Bounding box coordinate data
----

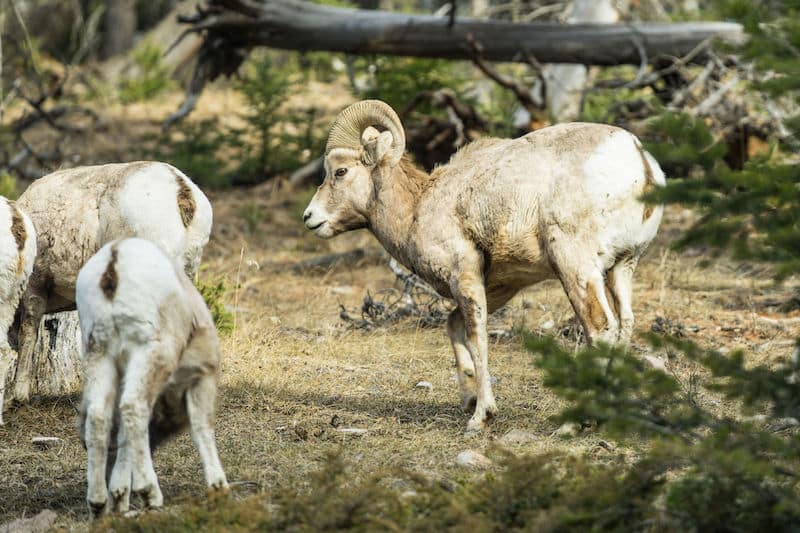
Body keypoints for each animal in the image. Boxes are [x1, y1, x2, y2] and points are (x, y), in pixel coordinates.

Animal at [76, 238, 227, 516]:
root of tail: (113, 262)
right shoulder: (202, 378)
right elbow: (202, 427)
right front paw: (219, 487)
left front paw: (119, 494)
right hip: (150, 352)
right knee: (133, 406)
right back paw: (150, 493)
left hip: (99, 353)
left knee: (99, 416)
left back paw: (99, 503)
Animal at [304, 102, 664, 434]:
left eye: (340, 171)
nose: (310, 217)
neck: (418, 208)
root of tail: (640, 163)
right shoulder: (499, 286)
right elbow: (453, 327)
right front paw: (468, 399)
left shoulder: (465, 277)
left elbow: (477, 337)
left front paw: (480, 417)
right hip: (622, 267)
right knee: (625, 324)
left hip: (575, 266)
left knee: (600, 329)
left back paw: (575, 423)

----

> WHAT IS BEING ASKED: A line qualifies when it holds the word "right"; report all qualifying lines from the records above.

> ANSWER FOR THE TASK:
right shoulder: (202, 378)
right elbow: (202, 427)
right front paw: (219, 487)
right hip: (150, 352)
right knee: (133, 406)
right back paw: (150, 493)
right shoulder: (499, 286)
right elbow: (453, 327)
right front paw: (468, 399)
right hip: (622, 267)
right knee: (625, 324)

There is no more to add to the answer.